Etats-Unis : Budget de plus de 1.150 milliards de dollars pour la Défense validé par les députés
Mercredi, la Chambre des représentants des États-Unis a voté en faveur d’un projet de loi établissant le budget de la défense pour 2027. Ce texte, qui prévoit des dépenses dépassant 1.150 milliards de dollars dans un contexte de reprise des hostilités avec l’Iran, doit encore recevoir l’approbation du Sénat.
Le projet de loi sur le budget de la Défense (NDAA) a été adopté par 216 voix contre 212, un résultat qui met en lumière les profondes divisions entre républicains et démocrates sur un texte habituellement approuvé avec un large consensus. Il inclut environ 250 milliards de dollars supplémentaires par rapport à 2026.
Les démocrates critiquent le contenu du texte. Cette enveloppe vise notamment à financer une augmentation de la solde des militaires, qui devrait se situer entre 5 % et 7 %, ainsi que le renforcement de plusieurs capacités militaires. Le président républicain de la Chambre, Mike Johnson, a affirmé que « cette loi fournit à nos braves soldats une augmentation qui n’a que trop tardé, renforce notre dissuasion nucléaire et notre défense antimissiles, y compris avec la construction du Dôme d’or ». Les républicains estiment également qu’elle permettra de « réapprovisionner les stocks amoindris » d’armement.

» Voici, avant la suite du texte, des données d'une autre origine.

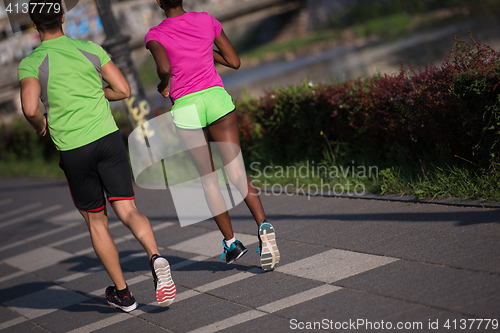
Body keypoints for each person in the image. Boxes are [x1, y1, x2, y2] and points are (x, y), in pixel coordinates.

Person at [18, 0, 175, 312]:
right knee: (128, 209)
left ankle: (124, 294)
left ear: (35, 26)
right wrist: (96, 93)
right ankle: (156, 257)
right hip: (107, 139)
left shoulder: (31, 62)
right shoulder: (89, 48)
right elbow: (123, 89)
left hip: (74, 148)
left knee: (96, 221)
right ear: (63, 17)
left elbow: (31, 108)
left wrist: (41, 125)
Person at [145, 0, 280, 270]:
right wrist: (205, 50)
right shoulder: (206, 20)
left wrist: (164, 85)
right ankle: (264, 225)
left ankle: (231, 243)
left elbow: (164, 69)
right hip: (217, 101)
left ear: (158, 2)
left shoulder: (155, 35)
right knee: (237, 172)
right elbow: (234, 61)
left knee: (208, 180)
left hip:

À l’opposé, les démocrates ont dénoncé le texte. Le député Jerry Nadler a accusé Donald Trump et son ministre de la Défense, Pete Hegseth, de disposer de « 1.150 milliards de dollars pour leurs dépenses militaires hors de contrôle et pour leurs agissements irresponsables ». Selon lui, « le NDAA est un mauvais texte onéreux qui finance une guerre illégale et sape notre démocratie ».
Une autre source de tensions réside dans l’intégration du « SAVE America Act », un texte soutenu par Donald Trump qui vise à restreindre les modalités de vote. L’opposition démocrate craint que cette disposition complique l’adoption du projet de loi au Sénat.
Le renforcement de la coopération entre les armées américaine et israélienne suscite également des critiques. La députée Alexandria Ocasio-Cortez considère que cette disposition constitue « une menace existentielle pour la souveraineté et la démocratie américaine ».